Tâche à réaliser 1 —
Dans l'extrait sur l'éducation en situation d'urgence, relevez les quatre occupations de l'enfance auxquelles l'art répond de manière transversale.
Tâche à réaliser 2 —
Poursuivez l'extrait sur l'éducation en situation d'urgence à la suite de sa dernière phrase.

Extrait fourni —

L’éducation dans les situations d’urgence complexes et de post-crise devrait offrir aux enfants et aux jeunes l’espoir de devenir des citoyens actifs dans une future société pacifique qui exige de nouvelles compétences en matière de convivialité.  Par exemple, la participation et la fréquentation scolaire peuvent protéger les enfants contre le recrutement dans les forces armées et contre les risques liés aux conflits tels que la violence sexiste, le recrutement dans les forces et groupes armés, la traite, le travail des enfants et le mariage précoce.

Enfin de nombreux projets de recherche interdisciplinaires se concentrent sur les liens potentiels entre l’art et le bien-être. Ces travaux comme “Arts education in emergency” ou bien “What works to promote children’s education” visent à démontrer les effets bénéfiques de l’éducation artistique sur le développement et le bien-être des jeunes. En particulier, ils soulignent que l’éducation artistique investie dans les processus d’apprentissage est structurellement différente de l’éducation traditionnelle. L’art répond de manière transversale aux quatre occupations de l’enfance : conversation, recherche, la fabrication d’objets et l’expression artistique. Ainsi, le développement de ces capacités psychomotrices est largement bénéfique et assure l’épanouissement de l’enfant dans son ensemble par la formation d’un citoyen doté d’un sens aigu de la responsabilité sociale.

Données fournies —
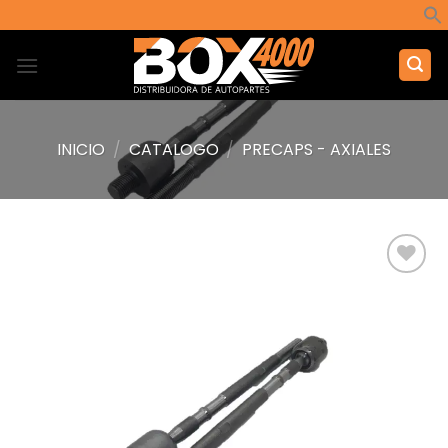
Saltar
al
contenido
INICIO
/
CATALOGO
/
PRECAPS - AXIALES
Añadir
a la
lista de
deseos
--
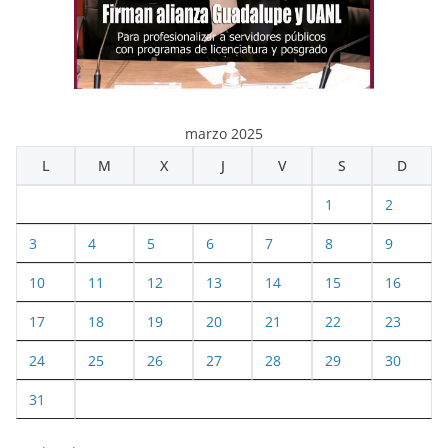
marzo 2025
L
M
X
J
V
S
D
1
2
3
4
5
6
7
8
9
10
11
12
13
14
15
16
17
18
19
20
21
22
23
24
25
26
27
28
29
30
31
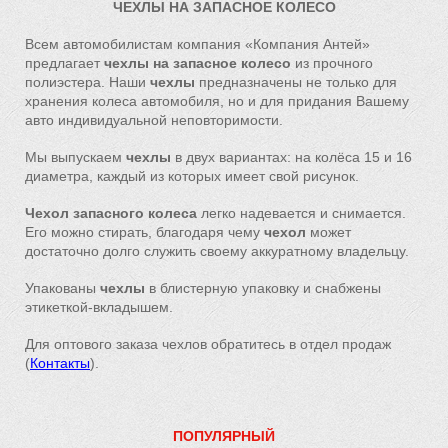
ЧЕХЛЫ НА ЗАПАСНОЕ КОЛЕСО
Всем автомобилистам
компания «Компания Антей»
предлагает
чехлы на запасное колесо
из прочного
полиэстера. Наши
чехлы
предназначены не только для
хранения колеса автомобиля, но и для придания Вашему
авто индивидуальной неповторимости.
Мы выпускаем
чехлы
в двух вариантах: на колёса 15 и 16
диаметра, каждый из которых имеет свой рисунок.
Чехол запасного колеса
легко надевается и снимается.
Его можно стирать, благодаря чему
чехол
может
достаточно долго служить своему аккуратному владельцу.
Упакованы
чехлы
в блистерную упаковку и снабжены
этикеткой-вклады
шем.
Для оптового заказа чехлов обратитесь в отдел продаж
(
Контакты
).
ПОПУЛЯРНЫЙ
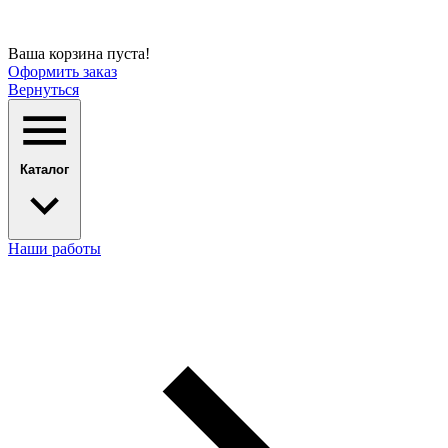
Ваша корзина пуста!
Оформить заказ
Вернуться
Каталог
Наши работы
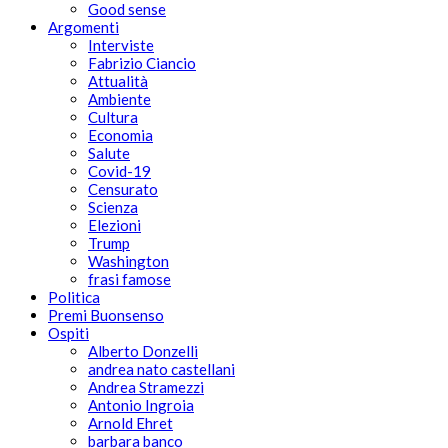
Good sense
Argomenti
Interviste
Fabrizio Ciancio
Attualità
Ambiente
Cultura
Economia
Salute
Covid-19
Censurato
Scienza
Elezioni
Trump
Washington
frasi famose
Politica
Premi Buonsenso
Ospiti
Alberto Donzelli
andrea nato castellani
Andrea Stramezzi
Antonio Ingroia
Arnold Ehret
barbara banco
* * *
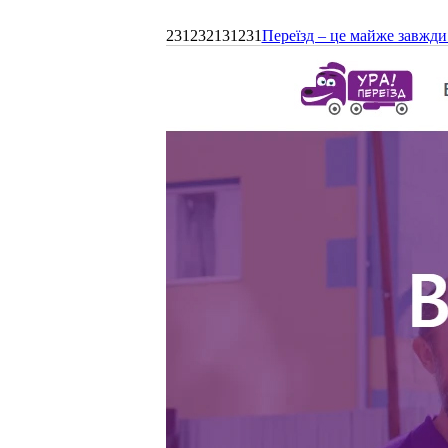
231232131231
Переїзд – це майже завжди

Résultat 1 —
- la conversation
- la recherche
- la fabrication d'objets
- l'expression artistique

Résultat 2 —
Le Rwanda, frappé par un génocide opposant les deux ethnies principales du pays, Tutsi et Hutu, connaît aujourd’hui grâce aux tribunaux populaires gacaca un rétablissement de l’unité et de la confiance parmi les Rwandais, et la réaffirmation de leur capacité à trouver leurs propres réponses à des questions apparemment insolubles. La création d’un lien social entre les futurs adultes grâce à cette innovation est le terreau favorable à une paix durable. Afin d’espérer une relation apaisée après la fin du conflit russo-ukrainien, un travail de rapprochement des romans nationaux russes et ukrainiens diamétralement opposés, doit aussi s’effectuer. Paix et éducation étant intrinsèquement liés.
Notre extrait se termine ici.